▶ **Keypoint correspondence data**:
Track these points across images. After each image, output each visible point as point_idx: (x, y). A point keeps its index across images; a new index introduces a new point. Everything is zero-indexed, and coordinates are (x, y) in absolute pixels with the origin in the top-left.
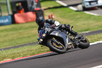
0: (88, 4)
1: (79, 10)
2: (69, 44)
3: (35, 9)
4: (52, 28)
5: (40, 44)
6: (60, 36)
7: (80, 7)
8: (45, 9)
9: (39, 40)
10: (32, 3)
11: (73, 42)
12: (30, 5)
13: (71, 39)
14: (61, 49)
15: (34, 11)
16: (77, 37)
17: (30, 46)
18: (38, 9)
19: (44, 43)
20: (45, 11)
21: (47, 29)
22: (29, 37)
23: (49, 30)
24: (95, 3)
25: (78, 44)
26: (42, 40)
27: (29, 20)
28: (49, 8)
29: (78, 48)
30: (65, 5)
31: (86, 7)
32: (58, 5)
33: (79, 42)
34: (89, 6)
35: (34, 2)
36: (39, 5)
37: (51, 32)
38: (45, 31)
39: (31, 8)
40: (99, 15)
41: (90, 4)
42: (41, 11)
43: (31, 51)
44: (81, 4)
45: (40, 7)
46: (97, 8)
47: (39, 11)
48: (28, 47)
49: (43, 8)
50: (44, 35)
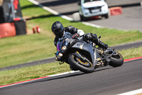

▶ **GOAL OF THE EXERCISE**: In the copy, include exactly the lines from the one with "20: (45, 11)" through the final line of the entries above, both ends counted, and no pictures.

▶ **WRITTEN RESPONSE**:
20: (45, 11)
21: (47, 29)
22: (29, 37)
23: (49, 30)
24: (95, 3)
25: (78, 44)
26: (42, 40)
27: (29, 20)
28: (49, 8)
29: (78, 48)
30: (65, 5)
31: (86, 7)
32: (58, 5)
33: (79, 42)
34: (89, 6)
35: (34, 2)
36: (39, 5)
37: (51, 32)
38: (45, 31)
39: (31, 8)
40: (99, 15)
41: (90, 4)
42: (41, 11)
43: (31, 51)
44: (81, 4)
45: (40, 7)
46: (97, 8)
47: (39, 11)
48: (28, 47)
49: (43, 8)
50: (44, 35)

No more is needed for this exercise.